U.S. District Judge Vicki Miles-LaGrange’s decision Monday to issue a preliminary injunction against a state constitutional amendment that prohibits courts from considering Islamic-related law should be lauded here by anyone concerned with protecting individual rights.
On Nov. 2, more than 70 percent of Oklahoma voters approved State Question 755, a constitutional amendment that bars courts from using Sharia law, which is based on the Koran, to rule on cases. There are no known cases here in Oklahoma of courts using Sharia law, and courts are already duty-bound to use federal and state law. The amendment is superfluous and demeaning.
After the election, Muneer Awad, a Muslim who is director of the Council on American-Islamic Relations in Oklahoma, filed suit in federal court against the amendment, arguing his rights had been violated because his religion has been singled out and essentially condemned.
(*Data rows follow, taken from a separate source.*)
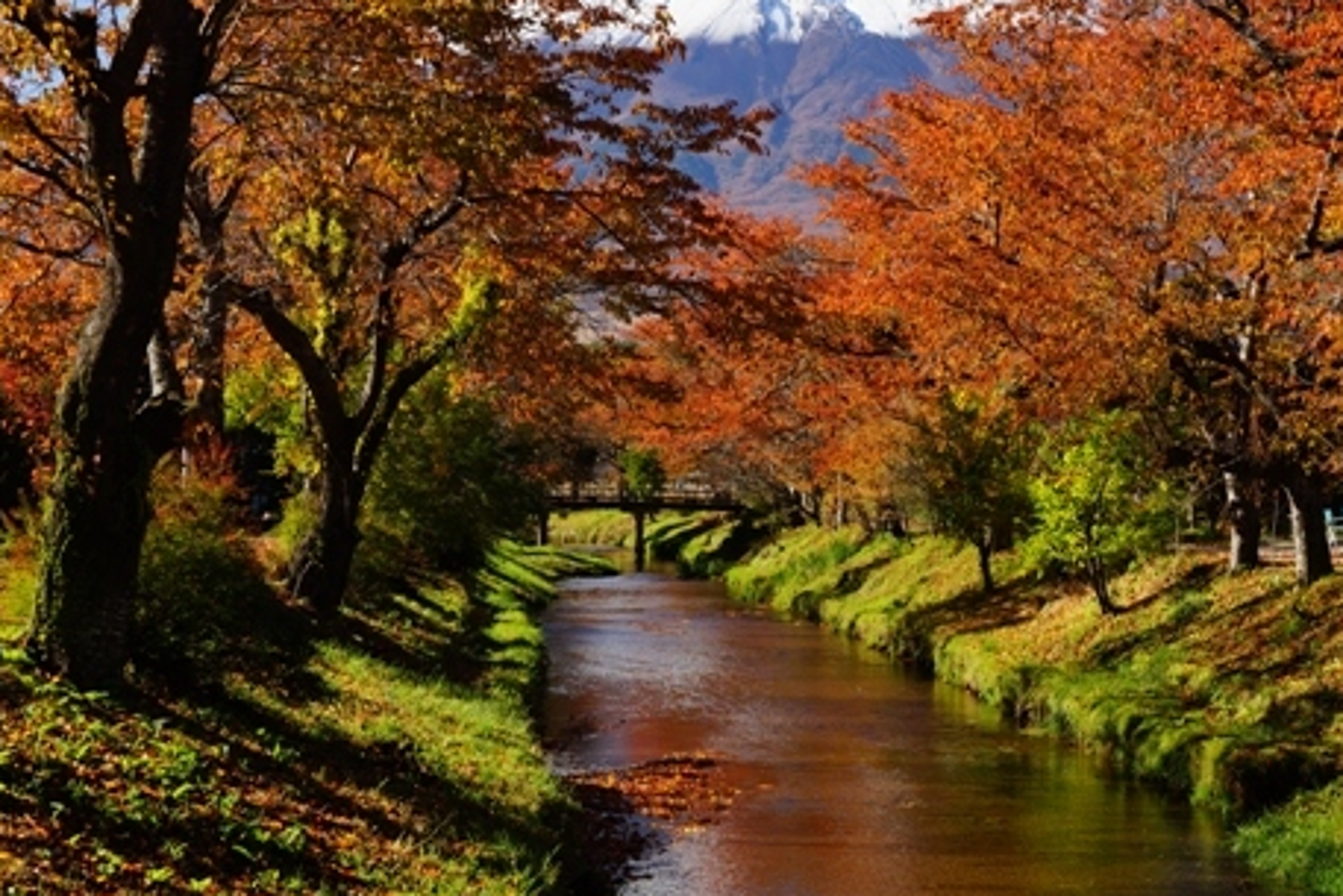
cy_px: 398
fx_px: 3134
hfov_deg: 24.0
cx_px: 920
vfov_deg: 16.3
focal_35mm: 84
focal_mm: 60
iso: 100
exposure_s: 1/100
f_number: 7.1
Miles-LaGrange, pictured right, then issued a temporary restraining order barring the Oklahoma State Election Board from certifying the results of SQ 755. In her ruling, which is an injunction that can be appealed, the judge agreed with Awad’s argument.
. . . the Court finds that [Awad’s] alleged condemnation injury is sufficiently concrete, particularized and imminent. [Awad] has sufficiently set forth a personal stake in this action by alleging that he lives in Oklahoma, is a Muslim, that the amendment conveys an official government message of disapproval and hostility toward his religious beliefs, that sends a clear message he is an outsider, not a full member of the political community, thereby chilling his access to the government and forcing him to curtail his political and religious activities. Further, the Court finds the consequences – the condemnation – that [Awad] believes will result from the amendment are objectively justified.
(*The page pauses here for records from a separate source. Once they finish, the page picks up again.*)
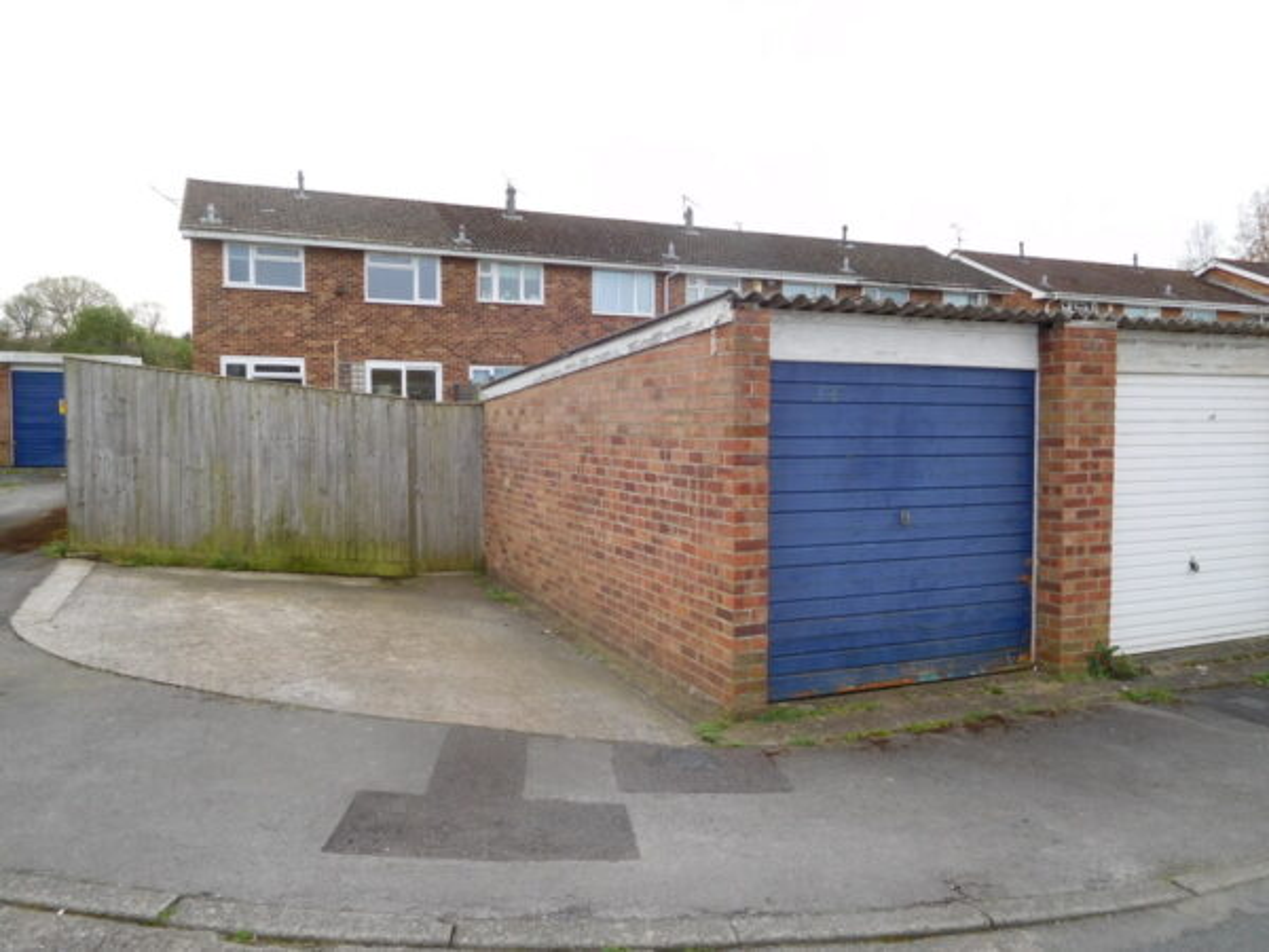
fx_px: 916
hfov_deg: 69.4
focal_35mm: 25
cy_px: 476
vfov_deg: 54.9
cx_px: 634
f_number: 3.4
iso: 125
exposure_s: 1/320
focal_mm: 4.5
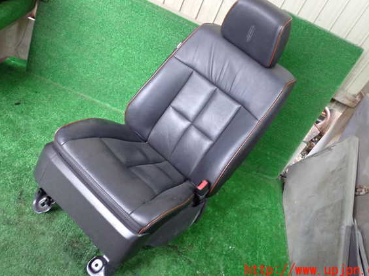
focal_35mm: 32
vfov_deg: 44.1
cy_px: 131
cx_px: 196
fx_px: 341
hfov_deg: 56.8
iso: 1000
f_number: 2.3
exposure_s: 1/50
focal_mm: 5.4
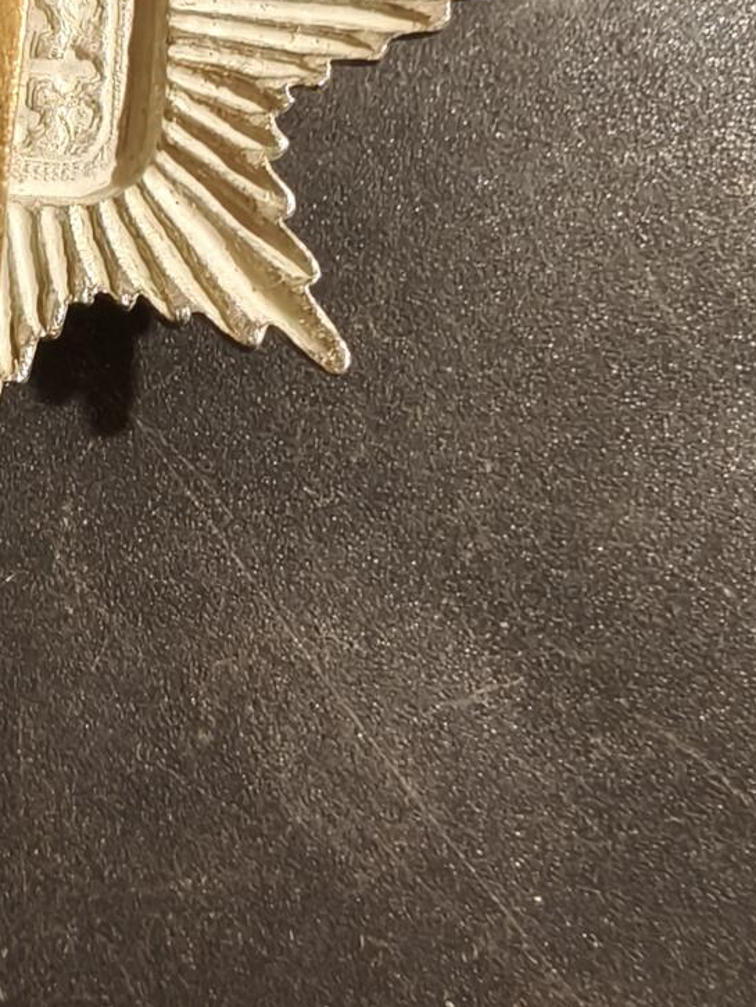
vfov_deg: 32.9
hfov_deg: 23.9
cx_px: -86
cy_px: 211
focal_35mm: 57
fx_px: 1659
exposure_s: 1/50
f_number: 2
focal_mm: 2.32
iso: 400
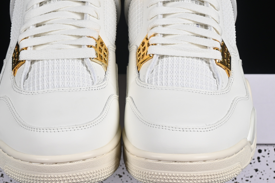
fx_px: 1085
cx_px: 118
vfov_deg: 9.7
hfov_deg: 14.4
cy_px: 83
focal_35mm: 142
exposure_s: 1/100
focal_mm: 50
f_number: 8
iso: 160
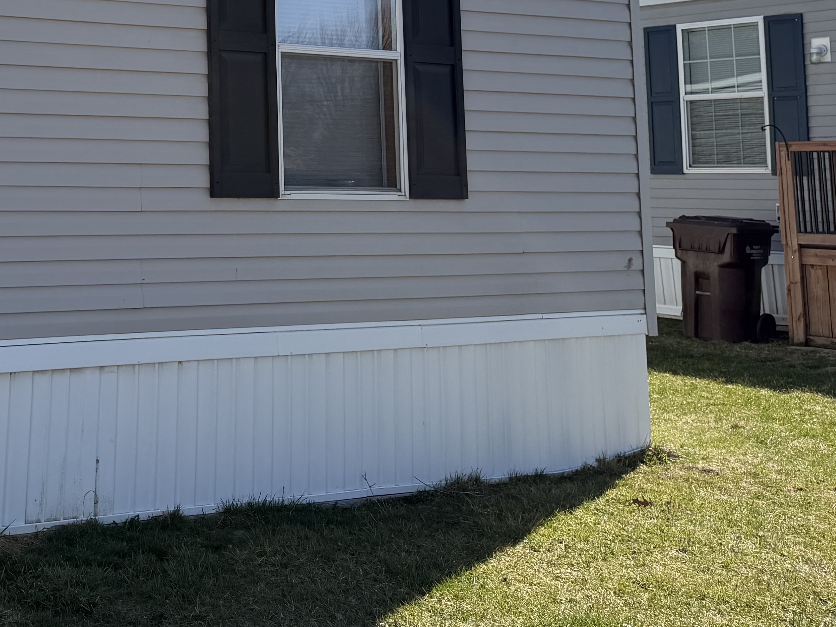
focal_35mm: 57
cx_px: -6
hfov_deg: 31.2
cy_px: -13
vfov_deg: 24.4
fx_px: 1377
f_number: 1.78
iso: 80
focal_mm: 6.76
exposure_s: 1/4405
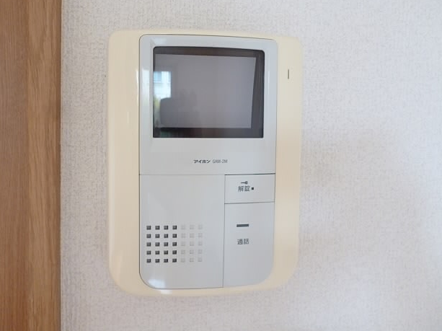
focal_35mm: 32
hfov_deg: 56.8
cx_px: 205
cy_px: 145
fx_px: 408
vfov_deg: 44.0
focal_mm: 5
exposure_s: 1/30
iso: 400
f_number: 3.1
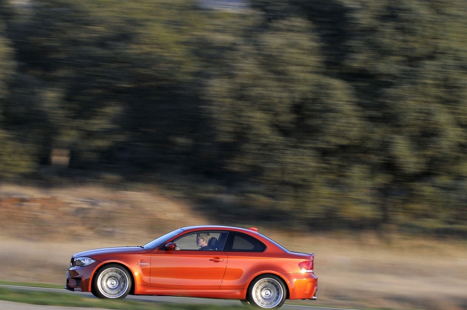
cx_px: 174
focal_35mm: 268
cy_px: 164
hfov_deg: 7.7
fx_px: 3473
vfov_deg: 5.1
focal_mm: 102
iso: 400
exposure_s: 1/125
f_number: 8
Essentially, basic religious discrimination perpetuated by the government, even when sanctioned by a voter majority, is a violation of the Bill of Rights, which Miles-LaGrange cited in her ruling. She began her ruling with language from the U.S. Supreme Court that argued:
The very purpose of a Bill of Rights was to withdraw certain subjects from the vicissitudes of political controversy, to place them beyond the reach of majorities and officials and to establish them as legal principles to be applied by the courts. One’s right to life, liberty, and property, to free speech, a free press, freedom of worship and assembly, and other fundamental rights may not be submitted to vote; they depend on the outcome of no elections.
The Sharia law controversy has drawn major national media attention, which, at the risk of understatement, has not been flattering to the state. The New York Times, for example, published an editorial Sunday that argued Oklahoma voters had been duped by fear mongers. Here’s the last paragraph of the editorial:
The voters of Oklahoma were badly misled by demagogues into passing a profoundly un-American measure. Now it is up to the federal courts to prevent the hatred from spreading further.
Former state Rep. Rex Duncan (R-Sand Springs), who authored the “Save Our State Amendment,” has argued the amendment is needed here even if there are no current problems, but the Sharia law ban is simply the latest GOP cultural wedge issue used to create fear and drive voters to the poll.
The Oklahoma State Election Board can appeal the Miles-LaGrange ruling, and it will be interesting to see how far the state will go to support a law that’s so obviously discriminatory. Undoubtedly, those who pushed for the amendment will argue this is a case of judicial activism, but it really isn’t. No state should be allowed to legally sanction religious discrimination. The corporate media here should get behind Miles-LaGrange’s ruling and help cleanup the state’s image on this issue.